In working out this idea on a number of my friends, I have found that waggling the club and twisting the body in the address are of great help, because they accomplish one thing of vital importance, and that is the relaxing of the various muscles of the body, which all golfers admit is wise. This is one thing, then, which we can readily see is progress. This, as a habit, is a very desirable one to acquire. The next thing it accomplishes is to educate a greater number of the muscles to the feel of the balance and poise of the body while in motion, instead of in repose. This is one step in sense education. The next is that, as the player is bringing more and more of his muscles into play, he learns to use some of these muscles which have never before entered properly into the delivery of the blow. The point where I find those players upon whom I have tried out the idea drift away from the benefit derived from an address in motion instead of an address in repose is that they will drift back to setting themselves when they put the club down behind the ball. It looks to them like a careless way of playing. It would be a careless way if it were done without an object. The object is to get the feel. The feel is no mysterious force or formula which will put a great strain upon the intellect, and, as a matter of fact, the attention need not be focused upon it at all. It takes care of itself, without one’s giving thought to it. It is a simple thing to learn to keep one’s balance while in motion, with the club making any sort of pendulum motion. The only thing about it is to do it, and the only thing to think about is to keep the head still while doing it. The ability to keep the head still at such times will gradually improve, because the player is acquiring the habit while in motion. The hardest part of it all is to eradicate from one’s mind all preconceived ideas of what he has been in the habit of believing is necessary to bring off the stroke. In my own case, I think of nothing. I ignore all my former idea of angles, etc., and how everything should look, and just waggle my club to get things loosened up. I do not think of the line, I do not think of the distance, but just look at the ball in an easy, superficial way, and as soon as I feel all my muscles are free and working, I make the stroke. If I feel any muscles setting, I make another waggle to “loosen,” and then swing at the ball.

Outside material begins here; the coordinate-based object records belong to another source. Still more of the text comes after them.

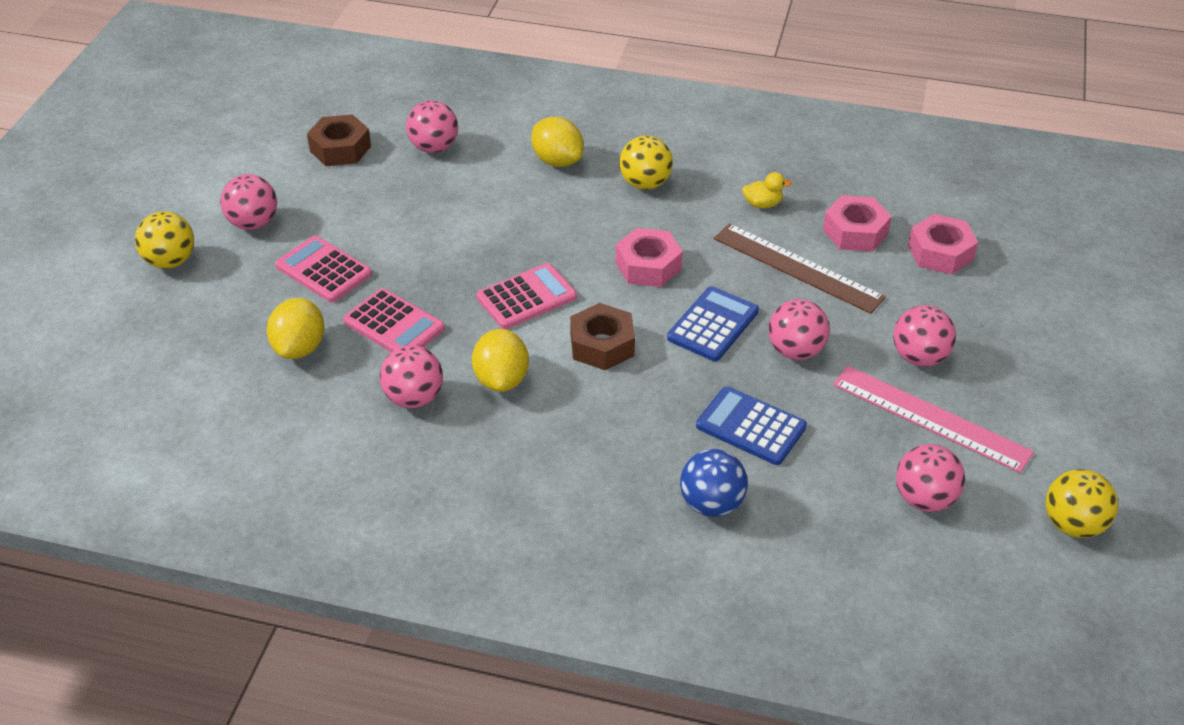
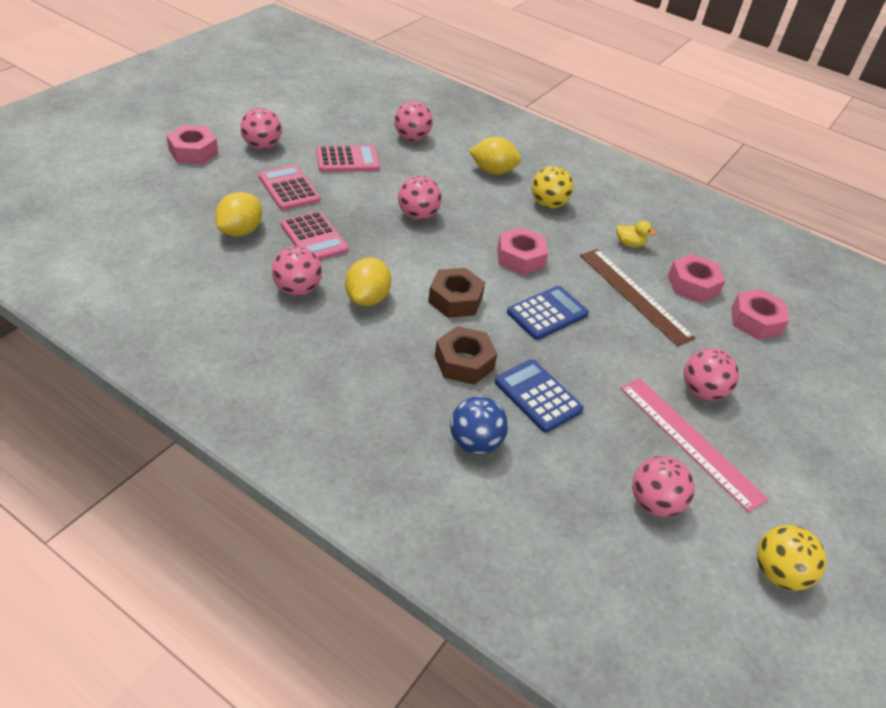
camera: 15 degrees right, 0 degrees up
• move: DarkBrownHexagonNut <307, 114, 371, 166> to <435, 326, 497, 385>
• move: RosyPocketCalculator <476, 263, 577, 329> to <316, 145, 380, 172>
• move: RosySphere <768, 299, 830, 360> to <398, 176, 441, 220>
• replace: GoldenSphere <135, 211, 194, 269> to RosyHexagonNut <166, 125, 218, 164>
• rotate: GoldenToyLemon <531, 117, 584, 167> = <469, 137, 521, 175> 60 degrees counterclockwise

I have noticed in trying out this idea upon my friends that they learn to waggle fairly well, but do not seem to grasp the importance of getting the gentle play of the body into the preliminary waggle. Through habit they feel they must do the waggling with the club while the secret of the greatest benefit is to get the preliminary feel as well distributed over all the muscles of the body as possible. If this is done successfully, the player will use those muscles which he has just exercised, and will not have to make so great a conscious effort with one set of muscles which he has been keeping in action to overcome another set which he has been keeping in repose.
The point to remember is that skill is acquired gradually by any method, and the player can confidently hope to make progress every month through sense education. The majority of players fail to become as skilful as it is well within their ability to become because they kill off any chance of learning or make it extremely difficult to learn by making a mental process of golf instead of a physical exercise. The brains should be in the finger-tips and muscles.